- Task data -

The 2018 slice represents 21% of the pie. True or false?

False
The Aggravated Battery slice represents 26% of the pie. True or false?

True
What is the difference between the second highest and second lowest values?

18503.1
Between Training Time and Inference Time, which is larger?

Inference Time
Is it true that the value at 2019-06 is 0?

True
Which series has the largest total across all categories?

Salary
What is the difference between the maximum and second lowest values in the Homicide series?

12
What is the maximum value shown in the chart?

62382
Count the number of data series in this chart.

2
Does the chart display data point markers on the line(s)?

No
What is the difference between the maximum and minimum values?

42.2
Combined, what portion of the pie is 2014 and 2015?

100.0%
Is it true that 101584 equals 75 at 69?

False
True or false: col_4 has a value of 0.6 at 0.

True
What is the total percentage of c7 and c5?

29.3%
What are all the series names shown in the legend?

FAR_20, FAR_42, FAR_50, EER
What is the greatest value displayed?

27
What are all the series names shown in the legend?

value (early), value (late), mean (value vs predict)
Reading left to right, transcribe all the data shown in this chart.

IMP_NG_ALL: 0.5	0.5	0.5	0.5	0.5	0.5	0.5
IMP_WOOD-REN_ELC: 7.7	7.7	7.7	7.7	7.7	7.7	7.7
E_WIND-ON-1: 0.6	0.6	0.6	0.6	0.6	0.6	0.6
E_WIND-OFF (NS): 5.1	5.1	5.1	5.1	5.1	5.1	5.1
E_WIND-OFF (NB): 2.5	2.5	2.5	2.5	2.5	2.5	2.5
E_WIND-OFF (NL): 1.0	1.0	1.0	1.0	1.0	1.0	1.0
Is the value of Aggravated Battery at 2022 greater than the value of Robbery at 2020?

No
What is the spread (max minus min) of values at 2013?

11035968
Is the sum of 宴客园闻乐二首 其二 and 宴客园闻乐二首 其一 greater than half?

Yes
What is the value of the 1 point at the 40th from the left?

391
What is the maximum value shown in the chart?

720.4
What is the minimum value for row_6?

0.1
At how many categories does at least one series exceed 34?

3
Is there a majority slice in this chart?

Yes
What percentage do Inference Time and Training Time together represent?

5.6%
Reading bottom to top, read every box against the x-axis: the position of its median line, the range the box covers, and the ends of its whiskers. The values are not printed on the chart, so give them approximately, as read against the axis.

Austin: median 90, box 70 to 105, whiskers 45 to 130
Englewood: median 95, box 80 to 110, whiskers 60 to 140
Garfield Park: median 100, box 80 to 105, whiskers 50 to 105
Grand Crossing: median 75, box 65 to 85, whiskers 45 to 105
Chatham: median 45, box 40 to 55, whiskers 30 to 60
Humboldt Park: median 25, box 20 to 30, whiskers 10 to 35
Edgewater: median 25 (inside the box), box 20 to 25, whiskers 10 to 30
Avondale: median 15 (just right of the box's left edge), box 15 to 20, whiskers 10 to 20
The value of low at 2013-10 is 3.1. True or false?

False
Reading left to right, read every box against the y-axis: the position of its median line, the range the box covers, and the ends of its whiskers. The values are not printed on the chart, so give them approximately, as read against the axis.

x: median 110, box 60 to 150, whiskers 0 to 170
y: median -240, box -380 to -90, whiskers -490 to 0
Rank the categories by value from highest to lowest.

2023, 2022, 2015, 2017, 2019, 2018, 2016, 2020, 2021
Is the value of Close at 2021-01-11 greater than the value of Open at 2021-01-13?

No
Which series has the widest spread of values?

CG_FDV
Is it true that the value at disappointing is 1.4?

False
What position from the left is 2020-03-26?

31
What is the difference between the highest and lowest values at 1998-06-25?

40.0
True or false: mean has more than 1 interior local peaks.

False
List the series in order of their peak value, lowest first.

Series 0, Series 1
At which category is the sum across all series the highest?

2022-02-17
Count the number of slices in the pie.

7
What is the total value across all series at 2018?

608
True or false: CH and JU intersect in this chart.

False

- Assignment -
Rename "pie" to "circle graph" in the lines from the first line up to and including the line containing "Is it true that the value at 2019-06 is 0?". Give only those lines, with everything else left unchanged.

- Task result -
The 2018 slice represents 21% of the circle graph. True or false?

False
The Aggravated Battery slice represents 26% of the circle graph. True or false?

True
What is the difference between the second highest and second lowest values?

18503.1
Between Training Time and Inference Time, which is larger?

Inference Time
Is it true that the value at 2019-06 is 0?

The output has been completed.